Governments around the world should stop squandering resources fighting an "unwinnable war" against illegal drugs, such as cocaine and heroin. Instead, they should use the cash to curb antibiotic misuse, which poses a far more serious threat to human health, claims a leading ethicist in the Journal of Medical Ethics.
Dr Jonny Anomaly, of Duke University, Durham in North Carolina, USA, says that concerted collective action is needed to tackle the excessive and casual prescribing of antibiotics, which has led to a worrying rise in resistance to these medicines.
"Government action is both more appropriate and more likely to be effective in regulating antibiotics than it is in criminalising narcotics," he writes.
Dr Anomaly says the arguments put forward for continuing to plough resources into the war on illegal drugs, such as the need to curb the related violence and social harms, should, of course, be taken seriously.
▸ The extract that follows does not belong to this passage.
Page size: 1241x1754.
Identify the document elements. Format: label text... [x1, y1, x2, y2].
But he contends that "most of the violence and crime associated with narcotics is caused by laws that prohibit drug use, rather than drug use itself." And the argument that stimulant drugs increase violent tendencies is not based on strong evidence, he says.
He accepts that a drug habit takes its toll on friends and family, but argues that this does not justify treating this behaviour as a crime.
And while supporters of tough action on illegal drugs fear that the absence of harsh penalties will simply make it easier to get hold of them, Dr Anomaly points to the evidence in Portugal—the only country that has decriminalised recreational drug use.
This "suggests that consumption has not significantly increased for most drugs, and has actually declined for some…greater accessibility does not necessarily lead to more drug use by either adults or children," he writes.
At the very least antibiotic resistant infections have the power to harm others and make illness more costly to treat, and they can often kill, he warns.
"This feature gives antimicrobial drugs a fundamentally different moral status from recreational drugs, and it suggests that current policy priorities are based on moral confusion, scientific ignorance, or both," he suggests.
He puts forward several possible ways of tackling antibiotic resistance.
These include phasing out the use of these drugs in farming, along with factory farming; cash incentives for pharmaceutical companies to conserve existing drugs; banning over the counter sales of antibiotics in developing nations; and global surveillance of resistant bacteria, spearheaded by the world's wealthy nations.
In addition to this, a flat user fee should be levied on courses of antibiotics, the monies from which could be used to fund antibiotic research, he suggests.
"A user fee would not be a panacea. But it could be a crucial part of a multidimensional approach to the problem of resistance. User fees are especially attractive because of their fairness and simplicity," he says.